Longtemps attendu, le projet de constitution a finalement été rendu public par les autorités de la transition. Après réception, la présidence de la République a levé le coin du voile sur le contenu de ce texte de loi fondamentale. Certaines dispositions suscitent toutefois la controverse.
En Guinée, certaines dispositions du projet de constitution suscite des interrogations, voire même de la controverse chez bon nombre de citoyens. C’est le cas de Salif Sylla, acteur de la société civile de Kindia. Selon lui, certaines dispositions de ce projet de nouvelle constitution devraient corriger des imperfections.
‘’C’est pas une mauvaise nouvelle pour moi, mais ça peut aussi l’être dans la mesure où, si ça ne répond pas aux aspirations et aux réalités du pays. Donc, la nouvelle constitution doit corriger les imperfections dans le pays. Quand moi je vois une constitution comme ça, qui donne vraiment la main libre à un président en exercice, c’est vraiment des inquiétudes à corriger, parce qu’il peut faire des bavures, après, il quitte. Mais qui va endosser les conséquences ? Ce sont les pauvres citoyens qui vont endosser cela’’, a-t-il analysé.
Concernant le changement du mandat présidentiel qui passe de 5 à 7 ans renouvelable une fois, cet acteur de la société civile pense qu’il doit y avoir des garde-fous pour stopper le président en exercice en cas de bavure.
‘’Je peux comprendre que tu fasses 7 ans et qu’on te dise encore de renouveler ; donc, tu fais 14 ans. Ça veut dire qu’on va consommer, si toutefois tu fais une mauvaise gestion, le pays va accepter tes bavures là pendant 14 ans et moi je pense que même s’il faut partir sur cette lancée, mais il faut mettre aussi les barrières qui peuvent aussi empêcher le président de ne pas aller jusqu’à 14 ans. Il faut qu’il y ait des articles qui stoppent le président pendant son exercice. Donc, si cette fenêtre n’est pas ouverte, ça veut dire que nous sommes condamné à mort’’, a estimé Salif Sylla, qui exhorte le président de la transition, le General Mamadi Doumbouya de prendre en compte les préoccupations de la population.
‘’On a vu dans nos régions que les membres du CNT sont partis pour les consultations.
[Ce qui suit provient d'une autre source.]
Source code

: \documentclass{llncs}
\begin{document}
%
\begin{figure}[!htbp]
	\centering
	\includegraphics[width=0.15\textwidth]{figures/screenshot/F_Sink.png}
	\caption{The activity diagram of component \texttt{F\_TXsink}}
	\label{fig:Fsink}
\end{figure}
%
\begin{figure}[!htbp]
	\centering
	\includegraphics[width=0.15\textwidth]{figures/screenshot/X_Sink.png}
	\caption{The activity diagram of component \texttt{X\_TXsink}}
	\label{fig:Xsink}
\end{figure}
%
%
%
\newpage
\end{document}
Je peux même dire que ce n’est même pas une consultation, parce que une ou deux personnes ne peuvent pas se retrouver dans une salle pour dire qu’ils sont en train de faire la consultation, c’est pas possible. Le président de la transition, même s’il n’a pas trop vécu en Guinée, mais il est guinéen, il doit écouter le pauvre citoyen, c’est le plus important. La constitution doit répondre aux besoins des citoyens les plus pauvres, les plus démunis’’, a-t-il lancé.
Depuis Kindia, Amara dji SYLLA, pour Lerevelateur224.com.